▼

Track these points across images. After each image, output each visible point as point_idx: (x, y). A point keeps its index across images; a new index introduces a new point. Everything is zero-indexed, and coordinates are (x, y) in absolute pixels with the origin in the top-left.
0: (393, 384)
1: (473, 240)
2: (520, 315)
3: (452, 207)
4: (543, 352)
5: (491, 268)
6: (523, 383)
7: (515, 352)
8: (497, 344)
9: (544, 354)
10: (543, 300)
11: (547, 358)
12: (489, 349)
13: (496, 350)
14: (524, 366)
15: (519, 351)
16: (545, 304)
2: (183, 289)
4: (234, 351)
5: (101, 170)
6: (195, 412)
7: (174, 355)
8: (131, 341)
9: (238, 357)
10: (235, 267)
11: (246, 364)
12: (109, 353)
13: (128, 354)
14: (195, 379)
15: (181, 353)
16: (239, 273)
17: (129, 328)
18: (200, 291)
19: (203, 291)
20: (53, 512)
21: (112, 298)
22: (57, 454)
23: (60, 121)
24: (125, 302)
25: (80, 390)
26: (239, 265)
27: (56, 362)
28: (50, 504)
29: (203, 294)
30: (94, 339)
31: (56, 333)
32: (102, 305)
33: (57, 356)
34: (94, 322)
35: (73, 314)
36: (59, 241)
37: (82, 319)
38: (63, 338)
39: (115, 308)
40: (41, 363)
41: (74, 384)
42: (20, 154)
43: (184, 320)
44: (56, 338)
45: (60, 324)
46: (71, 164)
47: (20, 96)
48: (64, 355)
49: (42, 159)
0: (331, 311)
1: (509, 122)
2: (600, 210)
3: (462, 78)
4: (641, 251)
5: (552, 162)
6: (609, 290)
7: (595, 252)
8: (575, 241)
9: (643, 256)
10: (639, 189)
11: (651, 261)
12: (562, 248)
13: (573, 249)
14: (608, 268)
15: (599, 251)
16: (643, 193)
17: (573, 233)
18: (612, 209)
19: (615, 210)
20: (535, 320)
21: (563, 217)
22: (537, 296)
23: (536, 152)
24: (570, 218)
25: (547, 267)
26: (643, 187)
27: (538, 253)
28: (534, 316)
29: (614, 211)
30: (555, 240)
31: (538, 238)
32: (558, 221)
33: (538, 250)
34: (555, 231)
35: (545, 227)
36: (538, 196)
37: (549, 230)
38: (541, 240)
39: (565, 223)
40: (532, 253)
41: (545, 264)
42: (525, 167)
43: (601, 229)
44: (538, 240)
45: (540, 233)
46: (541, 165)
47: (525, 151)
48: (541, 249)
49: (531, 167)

▲

**WHAT TO WORK ON:**
How many lines in the items above contain the string "index", matching capitalization exactly? Reply with the number alone.

**RESULT OF THE EXERCISE:**
1